A mom on LinkedIn refuted passive-aggressive remarks that family leave is like a vacation, then beautifully described the highs and lows of new parenthood.

By Maressa Brown
January 22, 2020
Illustration by Parents Staff; Getty Images (1)

Expectant parents are on a crash course to learn a lot before their baby arrives. One of the unfortunate truths they'll find is that there is currently no federal law requiring employers provide any kind of paid time off, according to a Congressional Research Service report on Paid Family Leave. That means it's usually up to your employer to offer paid leave. And even then, you might come up against resistance in the form of passive-aggressive remarks insinuating that you're vacationing as opposed to learning the ropes of parenting and bonding with your infant. A mom in the U.K. named Anna Whitehouse recently addressed this issue in a viral post on LinkedIn.

Whitehouse wrote:

"A reminder to businesses: Maternity/paternity leave is not 'a holiday.' It’s not 'a nice break,' and it is not time off. It's a heady cocktail of anticipation, expectation, arrival, and survival. It's stripping yourself back to a primal state and nakedly navigating blocked milk ducts, torn stitches, bloody sheets, broken minds, manically Googling blackout blinds. You are needed. Every second you are needed—if not in person, in mind. It is a job. Without sick days. Without fair remuneration. It is the most privileged position in the world but it takes balls, guts (often with no glory), boobs and any other extremity you can put to work. It’s the purest happiness. It’s the starkest of contrasts. It’s hobbling to the park post-birth, riding an oxytocin high; returning home, crumpling into fetal position, succumbing to a postnatal low. It’s life in its purest, ugliest, most startlingly beautiful form and it is raising others higher, above your hunger, above your exhaustion, above your needs. It is raising the next generation. #flexappeal #maternitydiscrimination #challengethestatusquo"

Many moms could relate, applauding the post and sharing their own experiences.

"This is a very honest post, Anna, and it's your passion and persistence raising these issues which are going to make waves (and already have!)," wrote Felicity Beasley. "Your comments certainly resonate with me! I remember a comment being made before my first maternity leave about enjoying my 'holiday.' A fabulous colleague and mother of two was quick to point out that raising a human is no 'holiday' but the most responsible job you will ever have. Here here!"

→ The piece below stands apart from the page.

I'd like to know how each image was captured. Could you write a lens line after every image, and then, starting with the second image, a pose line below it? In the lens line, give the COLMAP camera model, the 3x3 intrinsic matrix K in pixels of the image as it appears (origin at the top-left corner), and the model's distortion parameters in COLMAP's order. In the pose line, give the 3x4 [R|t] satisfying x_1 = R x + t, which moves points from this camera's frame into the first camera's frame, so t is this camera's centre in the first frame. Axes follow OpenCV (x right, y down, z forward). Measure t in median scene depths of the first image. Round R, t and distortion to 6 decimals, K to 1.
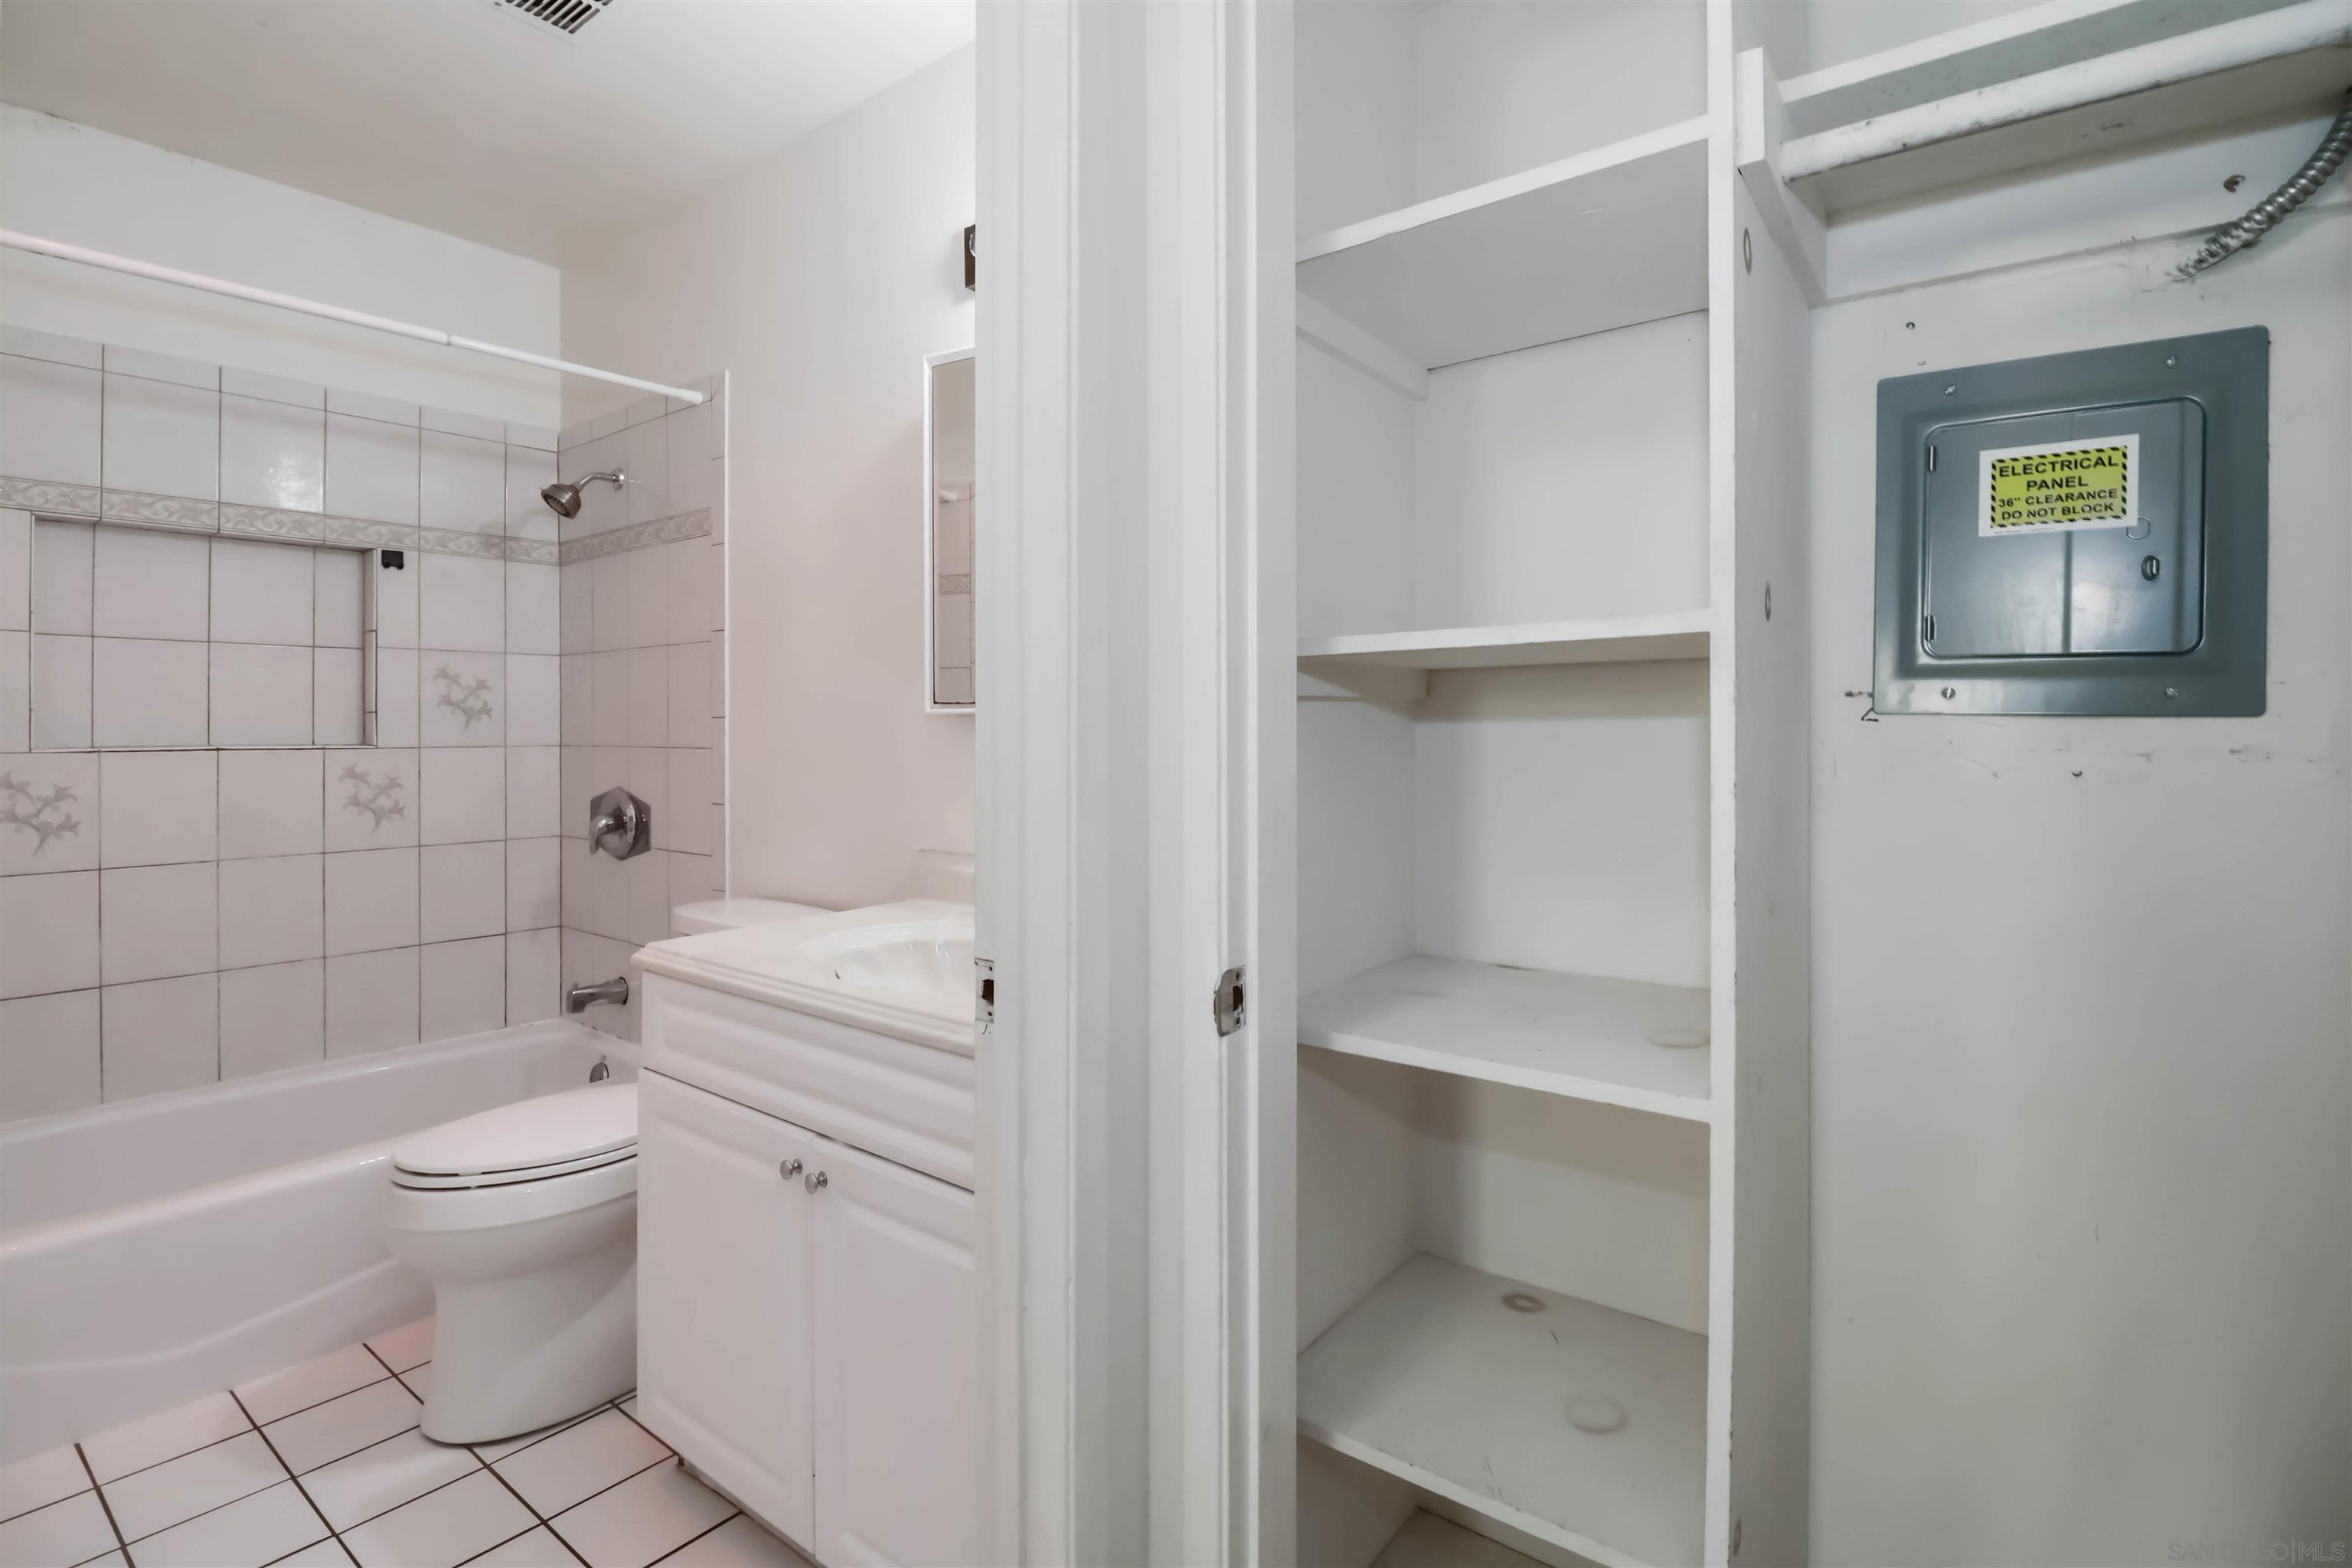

Ria Ingleby shared, "I remember on my last day of work before I started maternity leave a senior leader said, 'Enjoy your time off because it will be busy when you get back.' I felt the guilt creep in... I felt like I was leaving people in the lurch and that overlaid with huge anxiety of the unknown of childbirth, parenting, and so much more was not the best start to my maternity leave!"

Props to these moms for calling out discriminatory assumptions far too many new parents face in the workplace. The more we continue to set the record straight, the better it'll be for anyone who is doing their best to juggle a career and the first days of parenthood.